Stage 1: Desktop study
Stage 2: Site investigation
Stage 3: Remediation (this includes provision of a remediation strategy normally)
Stage 4: Validation and verification.

During the whole process, the keystone document is the desktop study. This provides the baseline assumption as to whether the site is contaminated or not. It also provides the geology, historical mapping and other important information.

The key part of the desktop study is the Conceptual Site Model (CSM) – essentially a risk assessment geared primarily to contaminated land, gas and groundwater risks. This model is carried through the whole process right through to stage 4 and is updated at every stage.

This model assesses the risks from potential sources (such as tanks) to potential receptors (for example; small children living in the house) via a pollutant pathway – e.g. ingestion. Let’s say, for example, that there is lead (potentially very toxic) in the ground and you were to grow tomatoes on your site and then someone proceeded to eat these contaminated tomatoes.
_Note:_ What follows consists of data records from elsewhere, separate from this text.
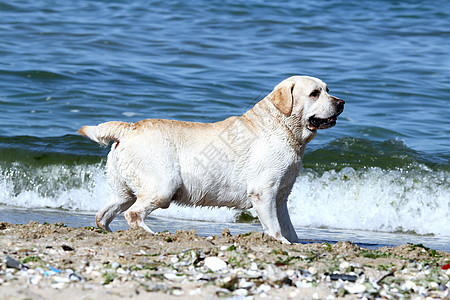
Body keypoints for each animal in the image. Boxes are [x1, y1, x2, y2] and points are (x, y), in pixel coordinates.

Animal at [79, 76, 344, 243]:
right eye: (314, 93)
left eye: (328, 89)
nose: (341, 102)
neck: (282, 127)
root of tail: (128, 128)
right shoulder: (264, 192)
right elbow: (275, 227)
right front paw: (280, 242)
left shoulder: (281, 196)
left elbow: (289, 227)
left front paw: (295, 244)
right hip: (163, 186)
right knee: (133, 215)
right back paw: (155, 236)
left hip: (124, 191)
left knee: (103, 215)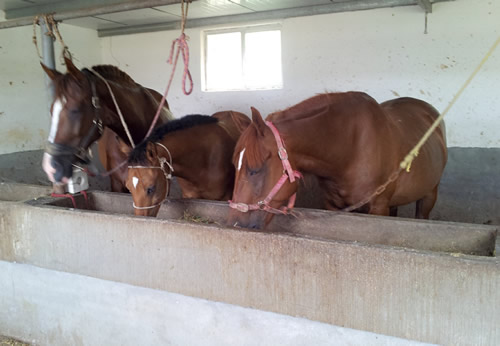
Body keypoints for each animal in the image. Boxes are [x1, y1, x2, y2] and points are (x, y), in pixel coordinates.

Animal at [229, 92, 448, 230]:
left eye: (254, 170)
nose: (236, 223)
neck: (351, 151)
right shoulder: (332, 205)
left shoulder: (378, 207)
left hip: (430, 193)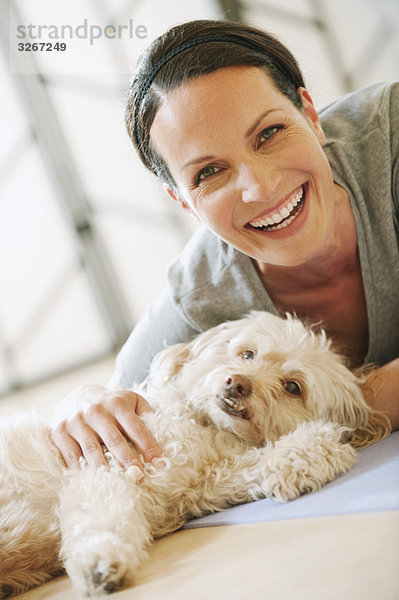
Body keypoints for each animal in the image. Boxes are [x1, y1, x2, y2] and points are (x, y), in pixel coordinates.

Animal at [0, 312, 390, 596]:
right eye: (247, 353)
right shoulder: (105, 467)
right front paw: (101, 562)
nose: (237, 383)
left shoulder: (205, 483)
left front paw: (302, 460)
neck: (205, 427)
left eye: (293, 387)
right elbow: (101, 519)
This would lead to a person having lead poisoning. However, if the linkage is broken then there is no risk. The aim of the staged process is to prove that this link either doesn’t exist or has been removed.
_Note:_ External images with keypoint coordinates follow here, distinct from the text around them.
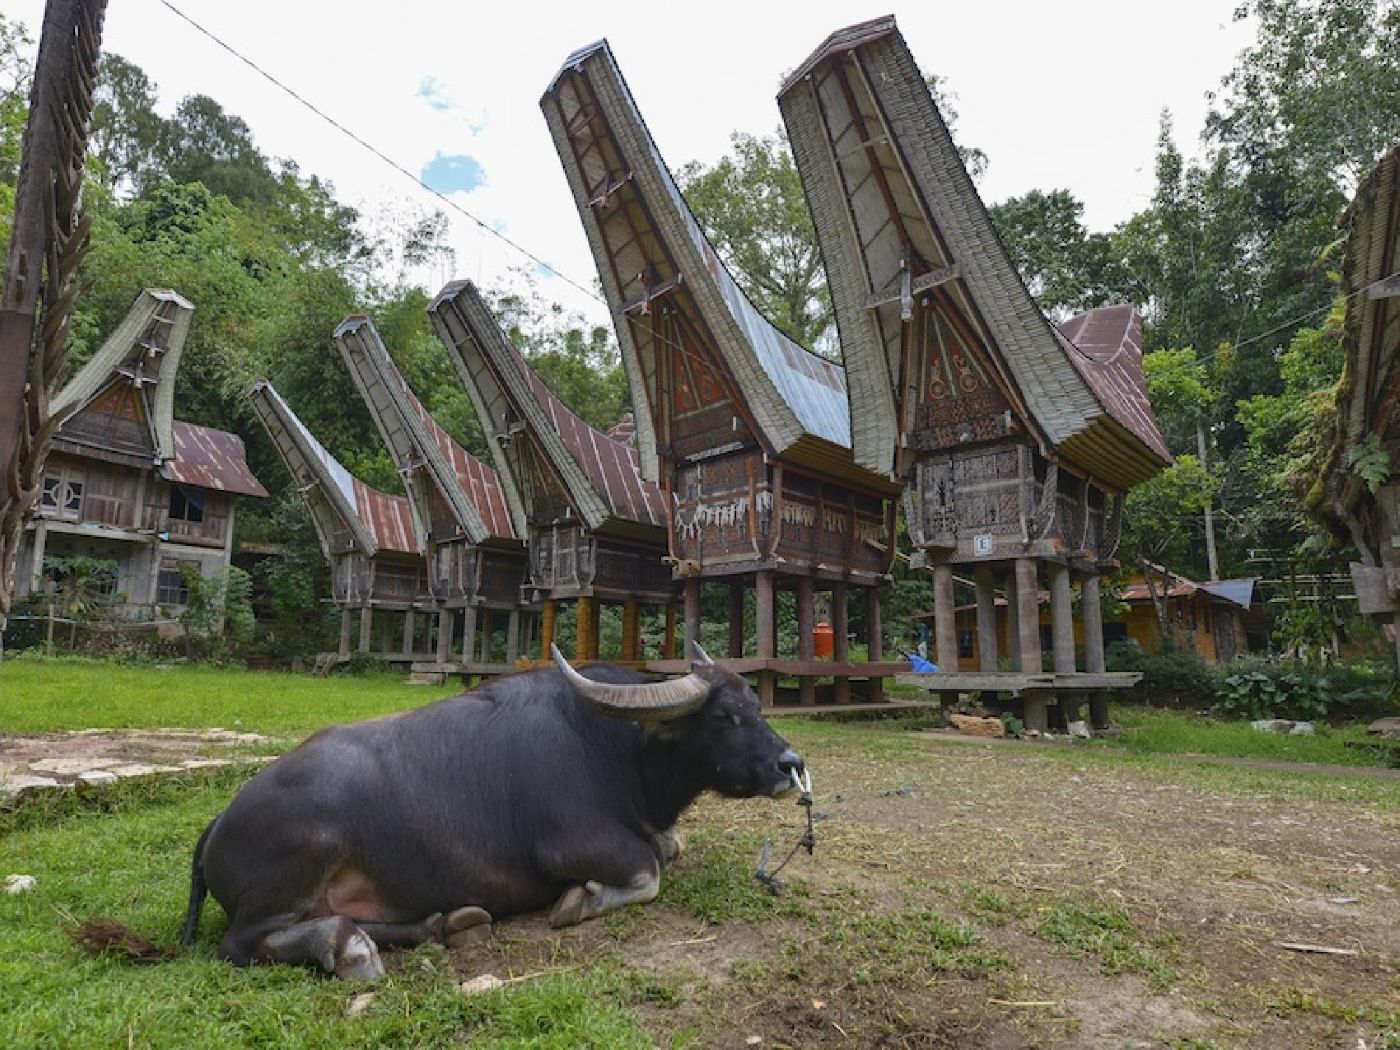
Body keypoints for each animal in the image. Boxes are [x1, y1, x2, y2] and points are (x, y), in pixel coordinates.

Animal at [180, 646, 806, 985]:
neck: (613, 745)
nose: (790, 764)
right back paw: (349, 949)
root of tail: (218, 825)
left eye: (756, 704)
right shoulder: (575, 844)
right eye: (725, 716)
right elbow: (649, 869)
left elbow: (669, 846)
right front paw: (580, 901)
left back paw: (443, 924)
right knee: (241, 944)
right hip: (297, 867)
From our experience, in most cases, the desktop study is sufficient as we find that no further action is required and the conditions are discharged. However, there are times when a Site Investigation (SI) is required which can potentially lead to remediation and validation.

A Site Investigation builds on the information obtained in the desktop study. The whole approach is scientific in nature; the desktop study is a theoretical document that says “we might have contamination here because it used to be a petrol filling station”. The Site Investigation takes this theory and aims to prove or disprove it.

This is the time where the local authority needs to be involved. It’s important to gain early regulator buy-in. They will provide comment on the desktop study and sometimes require further works to be added to the scope of the SI.

The scope of the SI is dependent on the outcome of the desktop study and can range from simple trial pits with chemical sampling of soils only, to the installation of boreholes to monitor for gas and groundwater contamination. The results from the SI are then collated into a report (including the data from the desktop study and the initial risk assessment) which builds on the CSM further and provides either an assessment of additional works required (remediation) or concludes that the pollutant pathway has been broken or doesn’t exist in the first place.

Our aim, as a consultant, is to guide our clients through this process and provide the liaison between the planners, science, warranty companies and, most importantly, our client.